I walk away to start “Darkness on the Edge of Town” for the second time, an album where every line seems directed at me. “Don’t waste your time waiting,” sings the Boss on “Badlands.” He’s one of those, you know. One of the “go out and grab it by the balls” people. So many people I admire or appreciate seem to be that kind of person. Put me on a stage with an instrument in my hands or with some well-written lines and a decent character to play, and I am not this me but one of them. Off stage, I am back to the real me. Could I just take one of Shakespeare’s famous lines (or the title of a Rush album) and reinterpret it for my own use and just imagine all the world as a stage?

That’s pretty optimistic, and probably slightly out of my grasp. In theory, I like it, but in practice, I’d annoy a great many people. Or maybe that’s just the residue of the relationship that led to this scar.

Most of my life is a performance. In public, I am not afraid to have fun and act like an oddball when the moment is right. I have no problem embarrassing myself in front of people. At home, alone, I write, I play music, I have imaginary conversations, often aloud, looking for the right words to get my point across in these potential situations. These encounters will never come to pass, but I would be ready if they did. Or so I think in the heat of the moment of these completely pointless exercises.

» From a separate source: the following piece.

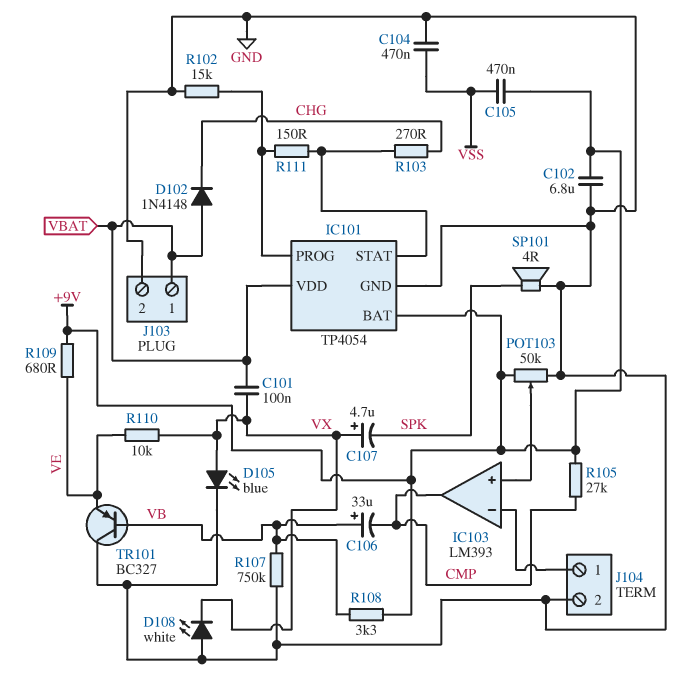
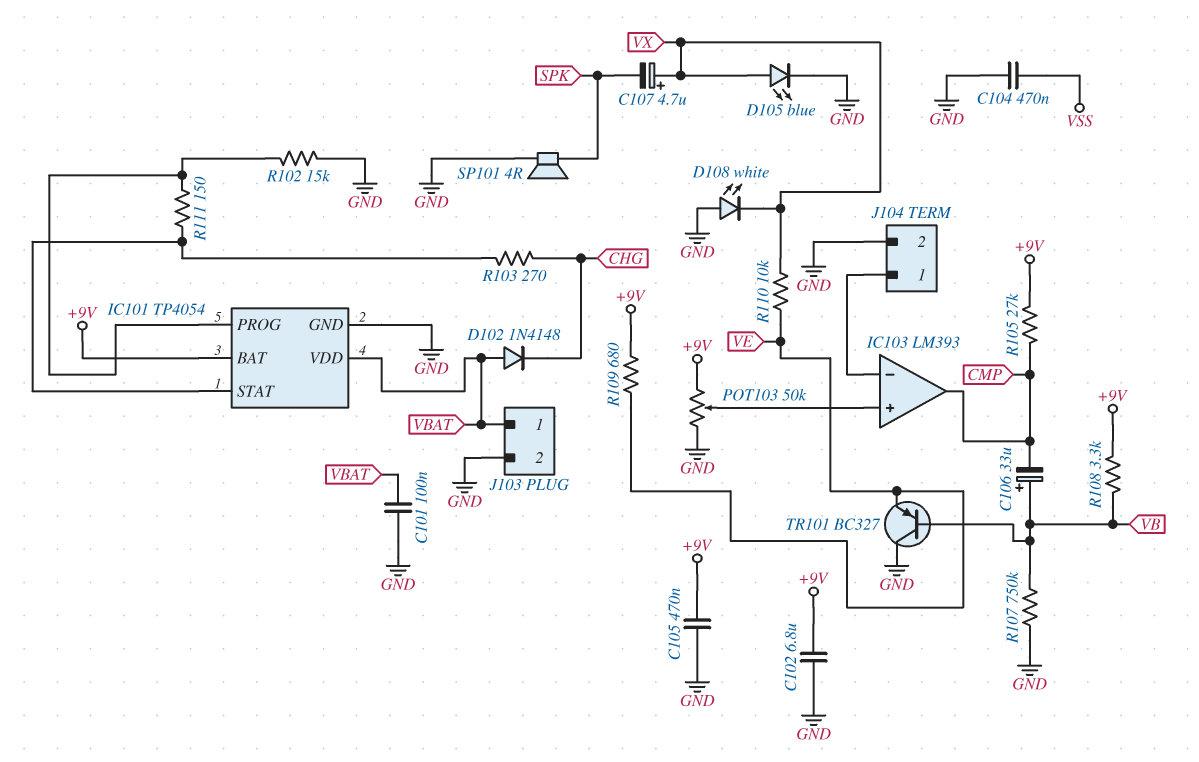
C101: 100nF (VBAT, VX) -> 100nF (GND, VBAT)
C105: 470nF (+9V, VSS) -> 470nF (+9V, GND)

At this point, someone will step up and say, “Well you should be thankful for what you’ve got, or at least for what you get when you get it.” Oh, please. I am, okay? I am one of the most grateful people you know. You’d be hard-pressed to find anyone who doesn’t appreciate life as much as I do, the good and the bad of it. Everything is fuel for my writing. Everything is worth observing and acknowledging, and I think few do it with the appreciation I have for it. I am all about the experience, whether it’s good or bad. No one will ever be able to say that I didn’t experience enough of life. Oh sure, there are times when I get agoraphobic and sequester myself in my rooms and listen to copious amounts of music, to write stories or poems or songs, to go in the kitchen and experiment with a new recipe, but I also certainly acknowledge that these moments are experiences of their own. The perfect meal is as good as any sex or any conversation or any piece of art. I find fulfillment in painting, being stripped down to my boxers and sitting on the floor, speaking to no one but myself, running the oils together on the canvas. Of course I also enjoy having company in these moments, as there is nothing quite as fun as getting nearly naked with a fellow traveler and painting together, or writing together, or making music together, the latter two of which generally include clothing.

I have had many souls share parts of my life with me, some good, some bad, but all worthy. They have all had a hand in making me who I am, for better or for worse. That is a blessing too, each of them more of those experiences that make life worth living.

I get up to start “Darkness” for the third time on the compact disc player. "Badlands, you got to live ‘em every day." Damn right, Boss. And now it's time I go live some more of this one.